Creu Cymru warning on future of theatres in Wales

August 24, 2021 by

Creu Cymru, Wales’ performing arts sector alliance, is urging people to support their theatres and to help build confidence is promoting using free lateral flow COVID test home kits.

Director Louise Miles-Payne said that balancing the long-established financial pressures to reopen at full capacity now that Welsh Government regulations allow, brings many considerations and challenges for Welsh theatres and performing arts venues who at their heart know building audience confidence is imperative for the sector to survive.
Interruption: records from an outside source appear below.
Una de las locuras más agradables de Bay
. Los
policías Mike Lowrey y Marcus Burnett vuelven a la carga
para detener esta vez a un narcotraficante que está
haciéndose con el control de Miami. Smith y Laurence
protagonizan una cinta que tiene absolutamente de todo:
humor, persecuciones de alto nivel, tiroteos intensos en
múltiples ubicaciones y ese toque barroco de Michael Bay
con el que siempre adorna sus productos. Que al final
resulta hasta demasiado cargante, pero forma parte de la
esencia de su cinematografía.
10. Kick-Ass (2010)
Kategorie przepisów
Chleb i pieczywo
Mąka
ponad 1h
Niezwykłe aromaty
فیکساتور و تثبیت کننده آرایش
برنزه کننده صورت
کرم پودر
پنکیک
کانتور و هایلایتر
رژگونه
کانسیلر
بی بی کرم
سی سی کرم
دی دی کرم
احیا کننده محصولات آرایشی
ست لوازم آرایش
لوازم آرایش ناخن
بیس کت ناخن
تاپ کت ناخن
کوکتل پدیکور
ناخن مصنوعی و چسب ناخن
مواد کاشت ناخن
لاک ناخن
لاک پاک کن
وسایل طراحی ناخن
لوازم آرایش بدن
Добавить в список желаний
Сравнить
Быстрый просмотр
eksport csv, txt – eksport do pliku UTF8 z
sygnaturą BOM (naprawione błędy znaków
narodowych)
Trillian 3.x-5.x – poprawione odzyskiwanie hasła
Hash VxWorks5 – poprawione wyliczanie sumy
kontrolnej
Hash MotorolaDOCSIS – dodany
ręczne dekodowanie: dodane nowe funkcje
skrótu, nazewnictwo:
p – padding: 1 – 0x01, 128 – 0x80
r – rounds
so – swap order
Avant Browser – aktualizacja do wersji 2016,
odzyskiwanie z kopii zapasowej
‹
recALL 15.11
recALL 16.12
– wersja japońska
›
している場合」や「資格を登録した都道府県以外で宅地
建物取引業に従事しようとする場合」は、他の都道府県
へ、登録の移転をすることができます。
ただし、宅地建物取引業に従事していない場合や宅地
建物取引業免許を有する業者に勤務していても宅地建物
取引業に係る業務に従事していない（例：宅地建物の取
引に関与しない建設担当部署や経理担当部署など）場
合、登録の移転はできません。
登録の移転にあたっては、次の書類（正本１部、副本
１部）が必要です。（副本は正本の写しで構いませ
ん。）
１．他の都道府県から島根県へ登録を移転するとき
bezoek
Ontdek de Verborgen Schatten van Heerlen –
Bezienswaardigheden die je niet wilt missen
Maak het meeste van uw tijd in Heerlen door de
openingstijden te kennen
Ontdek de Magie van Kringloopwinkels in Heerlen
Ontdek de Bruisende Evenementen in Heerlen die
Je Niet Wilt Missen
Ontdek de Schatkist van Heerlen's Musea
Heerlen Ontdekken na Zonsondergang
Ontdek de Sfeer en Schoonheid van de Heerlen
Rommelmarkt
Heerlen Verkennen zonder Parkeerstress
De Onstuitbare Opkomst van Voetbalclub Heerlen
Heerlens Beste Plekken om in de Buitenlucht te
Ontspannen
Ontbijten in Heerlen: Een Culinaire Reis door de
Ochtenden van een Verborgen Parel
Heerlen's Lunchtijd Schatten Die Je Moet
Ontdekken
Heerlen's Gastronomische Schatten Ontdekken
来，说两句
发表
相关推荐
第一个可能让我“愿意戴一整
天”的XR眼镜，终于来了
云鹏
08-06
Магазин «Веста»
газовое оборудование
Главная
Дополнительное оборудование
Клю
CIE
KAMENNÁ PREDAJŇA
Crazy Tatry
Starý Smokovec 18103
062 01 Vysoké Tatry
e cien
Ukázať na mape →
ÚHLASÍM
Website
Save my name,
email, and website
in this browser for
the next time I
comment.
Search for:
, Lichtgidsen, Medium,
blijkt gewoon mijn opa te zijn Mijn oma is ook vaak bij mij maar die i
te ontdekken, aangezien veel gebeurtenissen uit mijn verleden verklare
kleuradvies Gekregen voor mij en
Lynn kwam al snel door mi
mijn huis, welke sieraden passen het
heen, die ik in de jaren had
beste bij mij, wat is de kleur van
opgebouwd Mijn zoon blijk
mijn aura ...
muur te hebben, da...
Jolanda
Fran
The organisation that champions and connects people, audiences, and communities, says that it is clear that the vast majority of its members, who represent virtually all of the nation’s professionally run theatres, arts centres and producing companies are facing complex commercial, programming, staffing and health and safety challenges as they prepare to fully reopen for the first time since the March 2020 nationwide, pandemic-enforced closures.

Louise Miles-Payne said, “While most theatres across Wales are delighted to be preparing for their long-awaited reopening, our recent poll showed that venues of all scales unanimously reported their concerns around the competing financial pressures to reopen at full capacity as regulations allow, while many feel continuing with social distancing and therefore lower audience numbers is likely to remain the only viable route to achieving vital audience confidence. As we represent the sector in Wales, encouraging customers to make use of the free to access lateral flow tests that can be sent to your home and carried out in your own time. Knowing that you are safe before you go to a performance helps protects those around you and will keep the magic of theatre alive. We will be promoting this message through our ‘Testing, Testing 123 campaign’ launching Tuesday 31 August.”

Historic commercial arrangements with promoters often means the venue is in a difficult position and adapting to need for fluid planning is problematic as theatres must continually plan for different scenarios. The marketing of performances is a particular challenge as many Creu Cymru members reported that, for example, shows keep dropping out for various reasons such as ticket sales are not where they should be,  not enough lead time to market shows properly, a worry of not being able to market shows confidently due to worry the venue cannot guarantee the show will go ahead and are wary of losing the trust of audiences. It also warns that some promoters may decide there is too much of a financial risk, for example, such as deciding whether Christmas pantomimes go ahead.

Managing differing public opinions is something many theatres reported. Louise Miles-Payne, continued, “Welsh theatres told us they anticipate some audience members will want the freedom to remove masks when seated while that may deter others from returning. Managing perceptions of both promoters and the public will be unchartered territory for many venues as some people will have an expectation that everything is resuming and working to normal, and at the same time some audience members may be shocked when performances are not going ahead and can’t understand why things get rescheduled. Therefore, theatres are in a difficult position managing the different expectations and realities of all parties.”

Producing companies in some respects have greater control and flexibility over their choice of space for performances and how they can create a solution they feel best works for their performers and audiences. The first show to welcome back a full capacity audience in Wales will be Jimmy Carr at St David’s Hall Cardiff on the 31 August 31. Cardiff Council’s Cabinet Member for Culture, Venues & Events, Councillor Peter Bradbury said: “We are delighted that the first live show with a full indoor capacity audience in Wales will be at St David’s Hall, and especially with such a high-profile name in Jimmy Carr. Over the last 18 months, we have missed live entertainment so much and come to realise what a crucial part it plays in our social lives.”